Por Nuno Lapa (*)

Se as ferramentas digitais têm impulsionado o avanço tecnológico das sociedades nos últimos 35 anos, ao mesmo tempo, têm desempenhado um papel fundamental para a evolução do Ensino e da Aprendizagem nos diversos níveis de educação. Neste Dia Internacional da Educação sugiro uma reflexão sobre os desafios e oportunidades do impacto da Inteligência Artificial (IA) no sistema educativo.

As plataformas de ensino à distância, as aplicações digitais de desenvolvimento de comunicação e relacionadas com organização conceptual, as plataformas de comunicação por videoconferência, entre muitas outras ferramentas, são hoje cada vez mais importantes para a revolução dos processos de ensino. São ferramentas mais rápidas, de acesso (quase!) universal, (quase!) permanentemente disponíveis e que permitem aos docentes e aos estudantes, quando geridas adequadamente, a possibilidade de conciliação efetiva dos seus tempos de trabalho, família, lazer e desporto (as quatro vertentes essenciais para a saúde humana).

É neste sentido que a IA está, cada vez mais, a ocupar um espaço importante no contexto do desenvolvimento tecnológico, no processamento e análise de grandes quantidades de dados, na análise crítica de informação, na saúde, entre muitas outras áreas do conhecimento, incluindo necessariamente a educação. Podemos estar a favor ou contra a IA, mas estas ferramentas já fazem parte do quotidiano e irão adquirir um nível de importância significativo em muitas áreas das sociedades. A IA é já ensinada em muitas áreas do ensino universitário nacional, é usada por docentes e estudantes e vai obrigar a uma alteração significativa de como se ensina, aprende e avalia.

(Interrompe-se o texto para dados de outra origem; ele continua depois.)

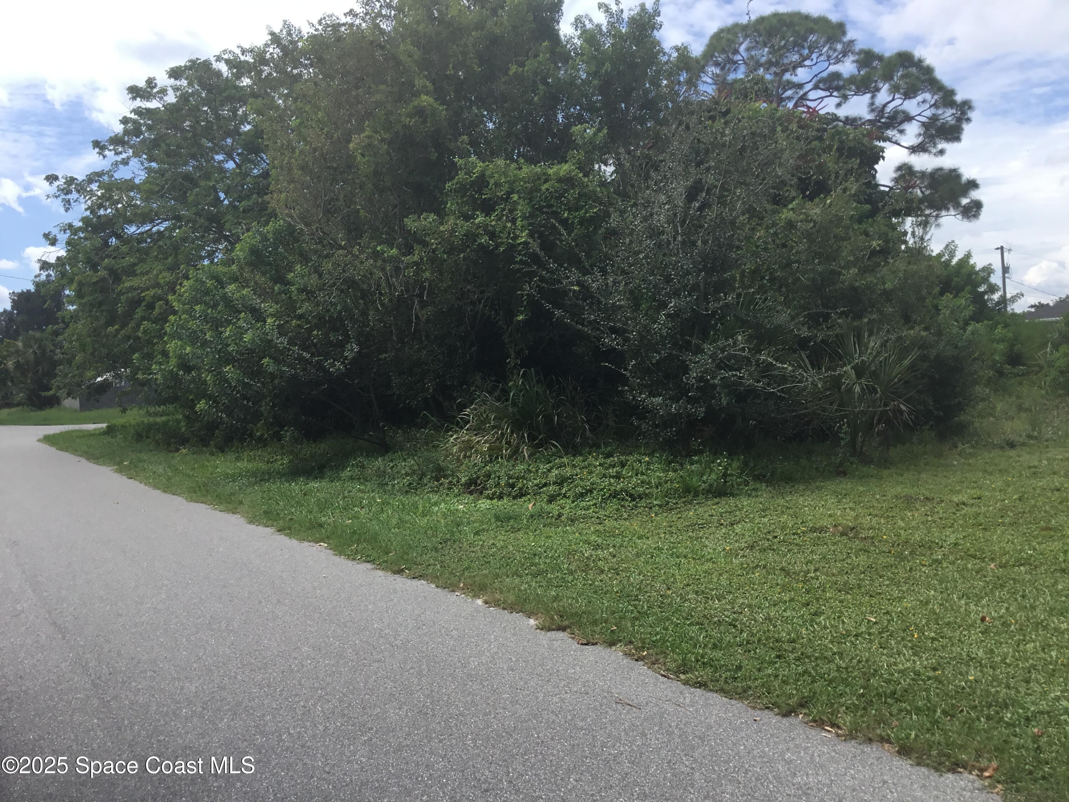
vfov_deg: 45.4
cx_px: 534
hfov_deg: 58.4
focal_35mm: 31
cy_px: 401
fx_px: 957
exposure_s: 1/840
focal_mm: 3.3
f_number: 2.4
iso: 25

Alguns dos primeiros efeitos que os sistemas digitais provocaram, há mais de 30 anos, foram o de possibilitar uma comunicação mais rápida e efetiva, a resolução de problemas de modo mais eficaz e o acesso a uma grande quantidade de informação que anteriormente não estava acessível. A IA vem, por sua vez, colocar em causa um outro princípio forte em que está assente uma parte significativa do ensino universitário: o sistema de Ensino-Aprendizagem descritivo, em que o professor é o agente ativo e o estudante é o agente passivo. Com todas as ferramentas digitais disponíveis, incluindo a IA, estes papéis terão de se alterar: o agente ativo passará a ser o estudante e o docente passará a ser o orientador, tutor, guia, ou se se preferir numa linguagem mais desportiva, o treinador.

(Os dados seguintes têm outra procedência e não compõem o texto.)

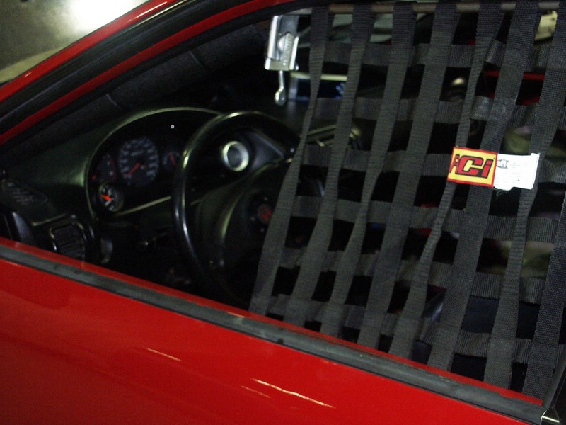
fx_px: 1324
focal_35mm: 81
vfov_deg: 18.2
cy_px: 212
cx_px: 283
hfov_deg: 24.1
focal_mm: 20.02
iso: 200
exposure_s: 1/60
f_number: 3.5
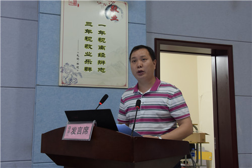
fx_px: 283
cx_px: 126
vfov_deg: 33.0
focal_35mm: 40
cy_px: 84
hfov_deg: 47.9
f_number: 5.6
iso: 640
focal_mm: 27
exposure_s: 1/10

Isto exigirá uma evolução pedagógica na universidade? Claro que sim. Isto exigirá uma reorganização na atribuição de responsabilidades aos docentes e aos estudantes? Claro que sim. O nível de envolvimento dos docentes na progressão dos estudantes terá de ser maior? Claro que sim. Isto exigirá uma reorganização das universidades? Não tenho nenhuma dúvida que assim será. Estamos preparados para o fazer? Talvez algumas escolas estejam mais avançadas e outras mais atrasadas, mas o percurso ainda será longo, porque também será geracional.

Uma questão que é habitual ouvir-se, quando se fala da ideia de que uma aula descritiva, de 60 ou 120 minutos, é pouco efetiva, é a seguinte: “Se eu não lecionar a aula, o que é que faço com os estudantes?” É aqui que, de facto, a mudança tem de começar. Se o paradigma da longa aula descritiva é colocado em causa com as ferramentas digitais e, muito particularmente, com a IA, são necessárias “novas” metodologias para se orientar os estudantes no seu percurso de aprendizagem. Em primeiro lugar, é necessário dotar-se os docentes universitários de ferramentas pedagógicas.

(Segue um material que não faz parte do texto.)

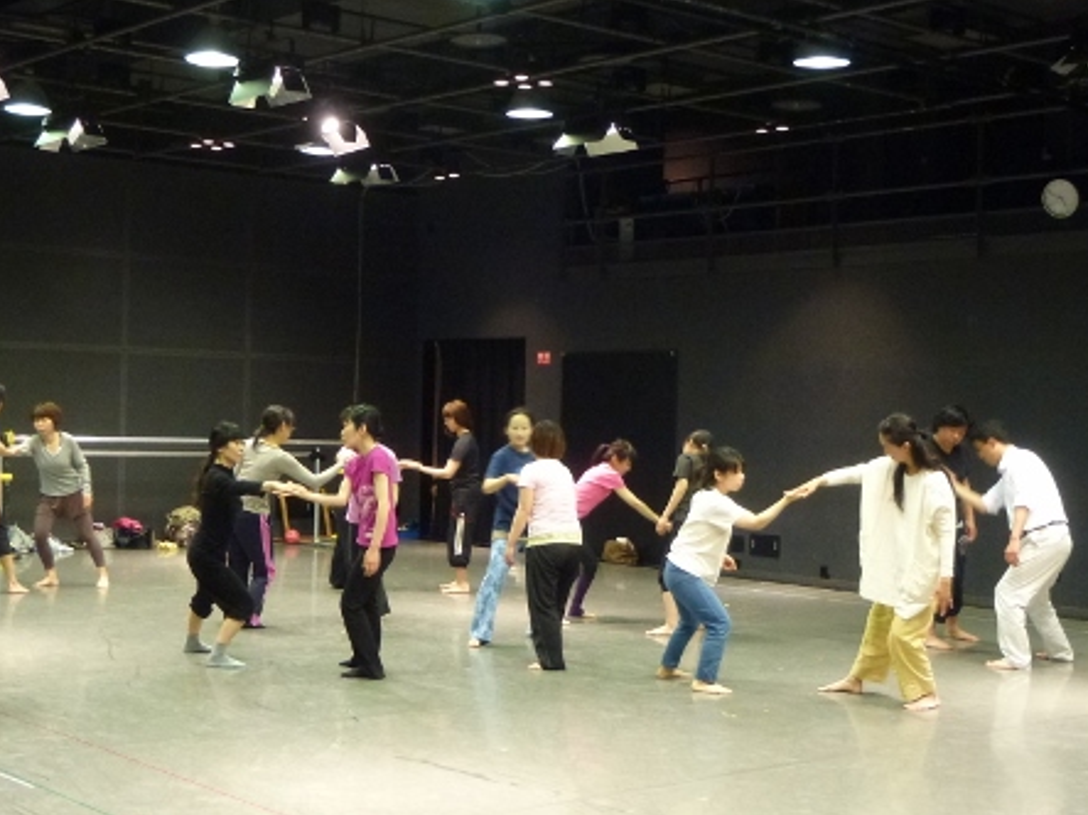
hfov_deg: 36.7
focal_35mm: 52
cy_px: 415
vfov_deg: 28.0
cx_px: 457
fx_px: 1634
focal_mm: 6.4
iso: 400
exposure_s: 1/13
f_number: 3.7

Mas, no que diz respeito aos estudantes, também é necessário prepará-los para novos paradigmas. São frequentes reações menos positivas a uma atividade (ou e-atividade, isto é, uma atividade em ambiente digital) de preparação de uma aula teórica, teórico-prática ou prática (“Temos que trabalhar mais!”). “Novas” metodologias que se afastem da habitual aula descritiva, exigem outro tipo de envolvimento por parte dos estudantes, tendo em vista a aquisição de níveis progressivamente crescentes de autonomia, responsabilidade e maturidade.

Não gostaria de terminar esta reflexão sem alertar para a necessidade de não nos esquecermos dos cidadãos infoexcluídos: podemos ter fantásticas ferramentas digitais para suportar as “novas” metodologias, mas se não estivermos atentos aos cidadãos com menores competências digitais, a sociedade irá criar um novo nível de “pobreza” - a digital - que, mais tarde ou mais cedo, conduzirá a desigualdades sociais e à exclusão social.

(*) professor e investigador do Departamento de Química da Faculdade de Ciências e Tecnologia da Universidade Nova de Lisboa I NOVA FCT.